Exercise requirements:
Search the entries for the word "compte" and return every line where it is found.
***** Dataset records *****
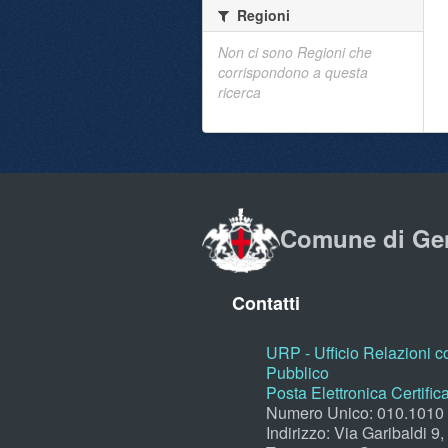
Regioni
Non ci sono Regioni che
corrispondono a questa
ricerca
Comune di Ge
Contatti
URP - Ufficio Relazioni co
Pubblico
Posta Elettronica Certific
Numero Unico: 010.1010
Indirizzo: Via Garibaldi 9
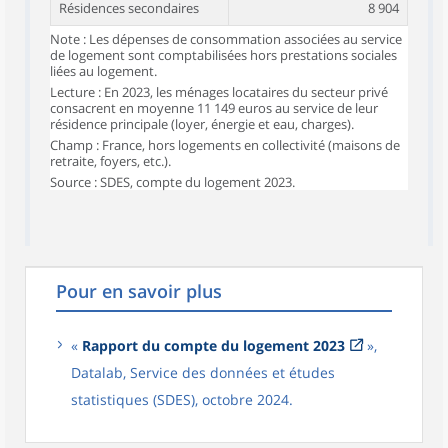
Résidences secondaires
8 904
Note : Les dépenses de consommation associées au service
de logement sont comptabilisées hors prestations sociales
liées au logement.
Lecture : En 2023, les ménages locataires du secteur privé
consacrent en moyenne 11 149 euros au service de leur
résidence principale (loyer, énergie et eau, charges).
Champ : France, hors logements en collectivité (maisons de
retraite, foyers, etc.).
Source : SDES, compte du logement 2023.
Pour en savoir plus
«
Rapport du compte du logement 2023
»,
Datalab, Service des données et études
statistiques (SDES), octobre 2024.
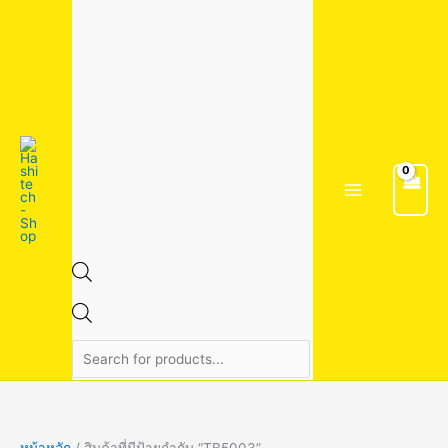
Skip
1
1
4
2
3
7
1
2
2
5
6
2
5
9
9
3
3
8
8
8
1
1
5
4
2
1
1
2
2
2
3
Products
to
5
3
สิ
6
สิ
สิ
สิ
สิ
2
สิ
สิ
สิ
4
สิ
สิ
4
สิ
สิ
สิ
สิ
4
9
สิ
0
8
8
6
4
9
3
9
search
content
สิ
สิ
น
สิ
น
น
น
น
สิ
น
น
น
สิ
น
น
สิ
น
น
น
น
สิ
สิ
น
สิ
สิ
สิ
สิ
สิ
สิ
สิ
สิ
น
น
ค้
น
ค้
ค้
ค้
ค้
น
ค้
ค้
ค้
น
ค้
ค้
น
ค้
ค้
ค้
ค้
น
น
ค้
น
น
น
น
น
น
น
น
ค้
ค้
า
ค้
า
า
า
า
ค้
า
า
า
ค้
า
า
ค้
า
า
า
า
ค้
ค้
า
ค้
ค้
ค้
ค้
ค้
ค้
ค้
ค้
า
า
า
า
า
า
า
า
า
า
า
า
า
า
า
า
หน้าหลัก
/ สินค้าที่มีป้ายกำกับ “TB5003”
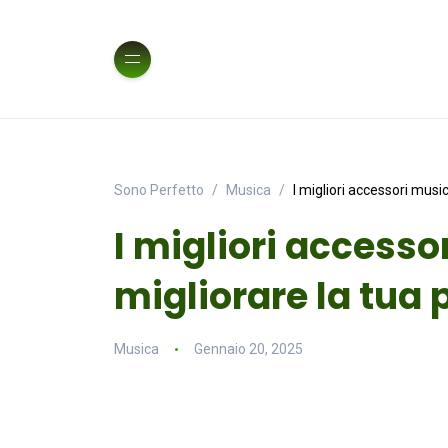
Sono Perfetto
Musica
I migliori accessori musi
I migliori accesso
migliorare la tua
Musica
Gennaio 20, 2025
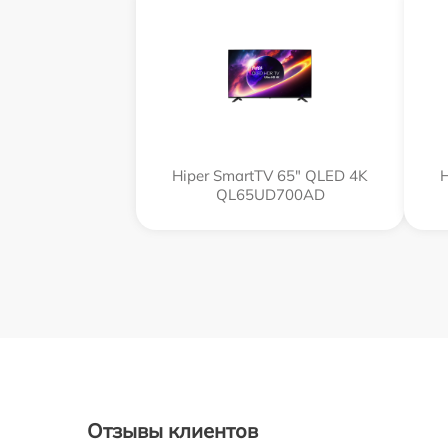
Hiper SmartTV 65" QLED 4K
H
QL65UD700AD
Отзывы клиентов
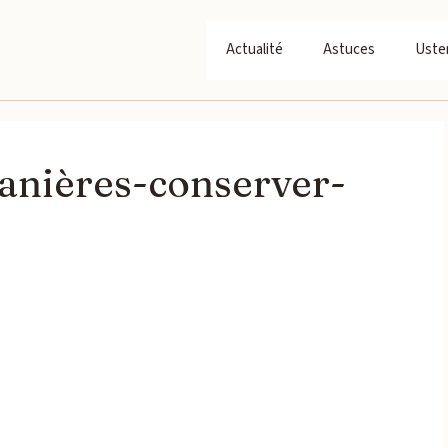
Actualité
Astuces
Usten
anières-conserver-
*****
Answer to this problem:
Source : SDES, compte du logement 2023.
Rapport du compte du logement 2023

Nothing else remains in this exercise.